The rate of non-compliance, including missing data in retrospective studies, was 19% (five studies, 69/316 women, 7% to 35%; I²=88%) at six months, 15% (nine studies, 120/564 women, 6% to 25%; I²=87%) at 12 months, and reduced to 8% (six studies, 61/439 women, 1% to 21%; I²=92%) at 24 months (see supplementary table 7).

Small study effects

Three (3/24, 13%) analyses (progression rate at 12 months and regression rates at 12 and 24 months) included 10 or more studies for visual inspection of funnel plots and the Egger’s test to have sufficient statistical power. Of these, the progression rate at 12 months showed evidence of the presence of small study effects (Egger’s test, P=0.01, 13 studies and funnel plot asymmetry).

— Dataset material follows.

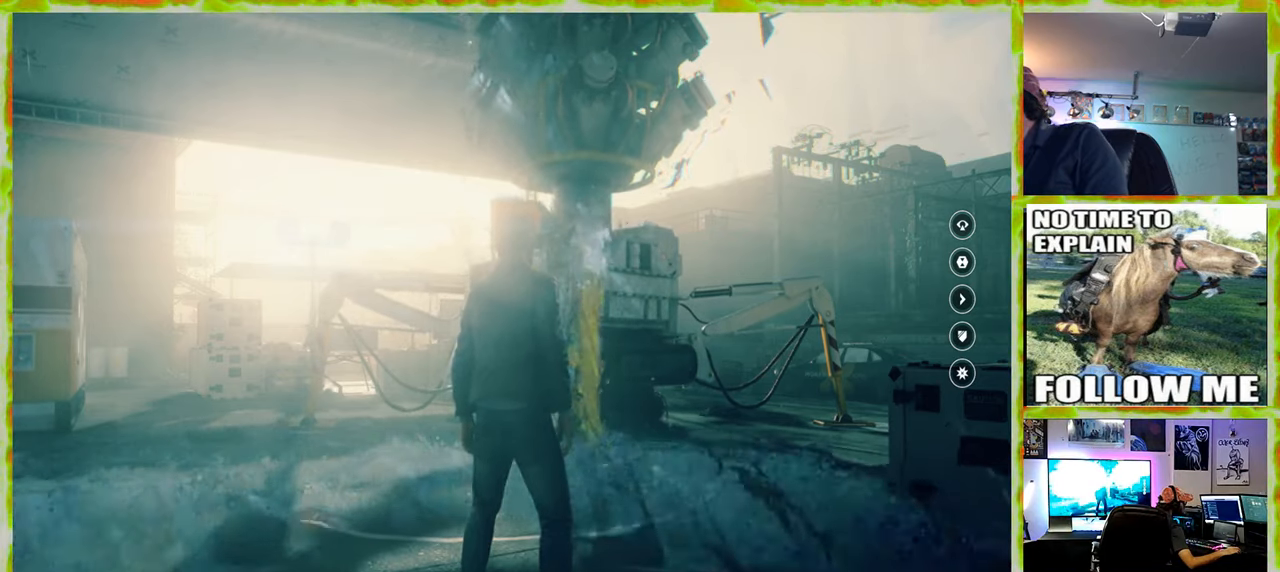
{"keys": [], "mouse": [], "events": []}
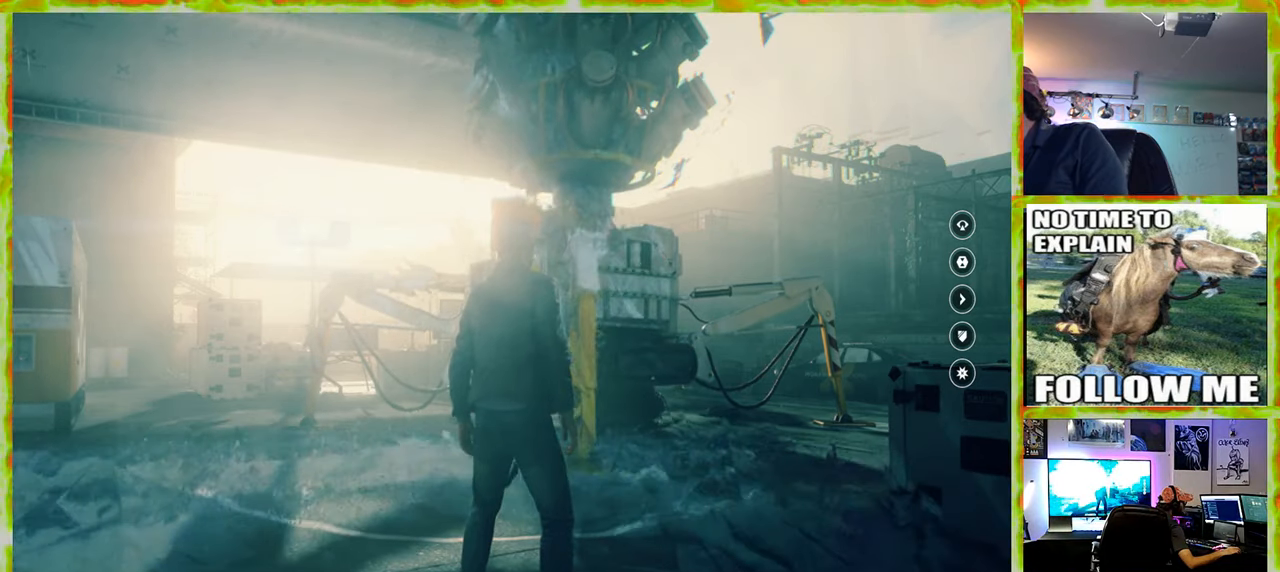
{"keys": [], "mouse": [], "events": []}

Sensitivity and subgroup analyses

We performed a series of sensitivity and subgroup analyses that mostly supported the results of the main analysis (see supplementary tables 4-7). By including only studies at low risk of bias, the heterogeneity continued to be high, whereas including only prospective studies and globally strict assessment of outcomes decreased heterogeneity in all outcomes but persistence. This is likely explained by varying diagnostic criteria in the literature and the temporal nature of the studied outcomes. Default rates in prospective cohort studies were around 10%, whereas in retrospective cohort studies (based on hospital registries and including potentially more women with missing data) as high as more than 20% for six months and 12 months.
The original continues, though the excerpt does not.